Would you copy out only the lines from the one with "and (d1, x2, x3);" to the end of the records, exactly as they stand?

EXERCISE INPUTS section start

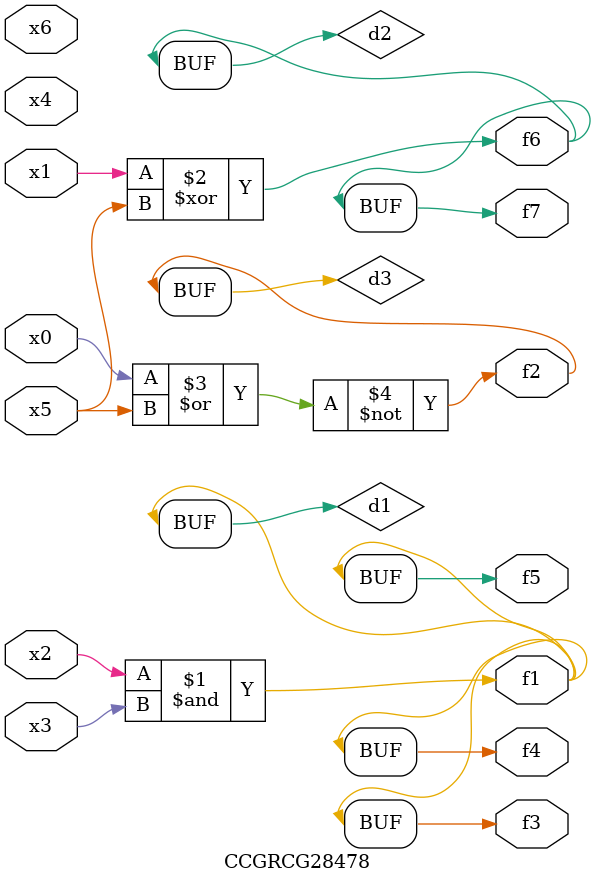
<source format=v>
module CCGRCG28478(
	input x0, x1, x2, x3, x4, x5, x6,
	output f1, f2, f3, f4, f5, f6, f7
);

	wire d1, d2, d3;

	and (d1, x2, x3);
	xor (d2, x1, x5);
	nor (d3, x0, x5);
	assign f1 = d1;
	assign f2 = d3;
	assign f3 = d1;
	assign f4 = d1;
	assign f5 = d1;
	assign f6 = d2;
	assign f7 = d2;
endmodule

</source>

EXERCISE INPUTS section end

* ANSWER AREA *
	and (d1, x2, x3);
	xor (d2, x1, x5);
	nor (d3, x0, x5);
	assign f1 = d1;
	assign f2 = d3;
	assign f3 = d1;
	assign f4 = d1;
	assign f5 = d1;
	assign f6 = d2;
	assign f7 = d2;
endmodule

</source>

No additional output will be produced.